What the task asks
Work through the entries that follow and state how many lines contain the word "clock". Only the number is wanted.

Dataset records
_ _ _ _

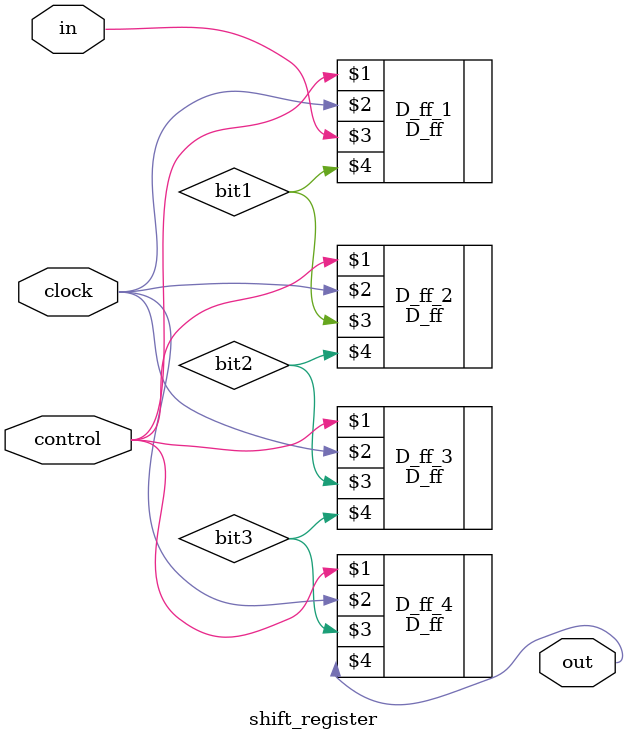
<source format=v>
`timescale 1ns / 1ps
`include "D_ff.v"

module shift_register(in,clock,control,out);
    
    input clock,control,in;
    wire bit1,bit2,bit3;
    output out;
    
    D_ff D_ff_4(control,clock,bit3,out);
    D_ff D_ff_3(control,clock,bit2,bit3);
    D_ff D_ff_2(control,clock,bit1,bit2);
    D_ff D_ff_1(control,clock,in,bit1);
    
    
endmodule

</source>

_ _ _ _

Final answer
6